Fondamentalismo violento e intollerante da una parte e fiducia umana e religiosa che incoraggia la convivenza dall’altra. E noi da che parte stiamo?di Christian Albini
Le notizie da Mosul sulle persecuzioni contro i cristiani suscitano giusta indignazione e sollecitano l’attiva vicinanza di cittadini e istituzioni, anche se queste ultime sembrano purtroppo latitanti.
Giuseppe Dossetti lo aveva anticipato con lucida sapienza nel 1990, all’alba della prima Guerra del Golfo: l’intervento militare occidentale, appoggiato acriticamente anche da molti cattolici, avrebbe alimentato il fondamentalismo islamico negli anni a venire e messo a rischio l’esistenza del cristianesimo mediorientale.

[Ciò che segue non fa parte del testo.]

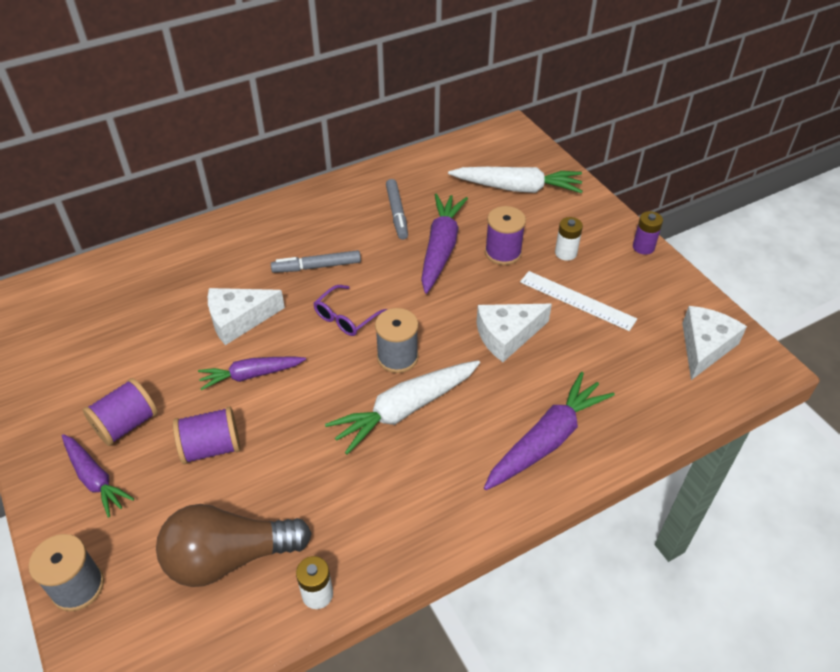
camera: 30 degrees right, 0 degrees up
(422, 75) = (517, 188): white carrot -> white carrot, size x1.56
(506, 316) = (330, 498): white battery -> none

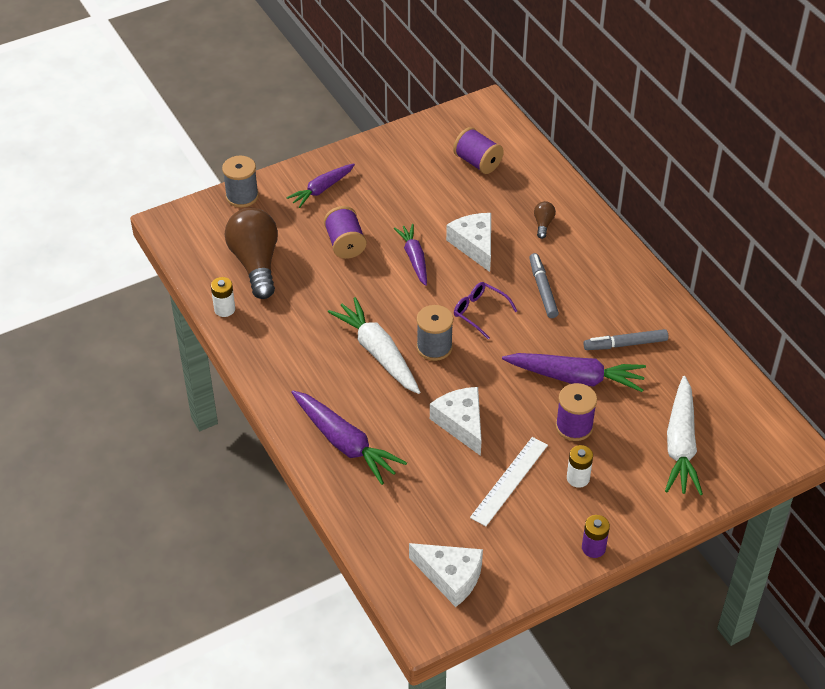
camera: 90 degrees right, 0 degrees up
(126, 424) = (368, 197): purple spool -> purple spool (477, 162)
(217, 262) = (543, 224): none -> brown light bulb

Ma dobbiamo anche guardare ai segni di speranza, che pure esistono in mezzo alle tragedie, come semi gettati. Ci sono i musulmani iracheni che hanno dimostrato la loro solidarietà attraverso lo slogan "Sono iracheno, sono cristiano". Uno di loro, il docente universitario di Mosul Mahmoud Al ‘Asali, è stato ucciso per la sua aperta opposizione ai terroristi: un credente dell’islam che ha dato la vita per i cristiani. Il quotidiano La Stampa ha segnalato le diverse istituzioni musulmane asiatiche che hanno respinto gli atti di persecuzione del califfato come contrari all’islam. Una condanna ferma venuta anche dal rettore della grande moschea di Lione, il quale ha dichiarato che per la propria fede la tutela del culto di tutte le religioni è una missione e un dovere.
Non è in atto una guerra tra religioni o uno scontro di civiltà. Ricordiamo che il califfato non si sta accanendo solo contro i cristiani, ma colpisce anche i pacifici sufi e i musulmani sciiti, distruggendo persino moschee. Siamo a un bivio antropologico: il fondamentalismo violento e intollerante da una parte e la fiducia umana e religiosa che incoraggia la convivenza. E noi da che parte stiamo?
Nella diocesi a cui appartengo, essere per la libertà religiosa, uno dei diritti fondamentali, significa solidarietà con i cristiani perseguitati, ma anche sostegno ai musulmani cremaschi che desiderano poter avere un proprio luogo di culto. Gli stessi che hanno invitato, con spirito di ospitalità, il sindaco e il vescovo alla chiusura del Ramadan. Sono facce diverse della medesima fraternità evangelica che si esprime anche nell’esortazione a fare all’altro quel che vorremmo venisse fatto a noi (cfr. Mt 7,12).
Vuol dire dare corpo nella nostra realtà alla cultura dell’incontro insegnata da papa Francesco e testimoniata da uomini come Paolo Dall’Oglio, la quale non è che un nome della prossimità insegnata e praticata da Gesù.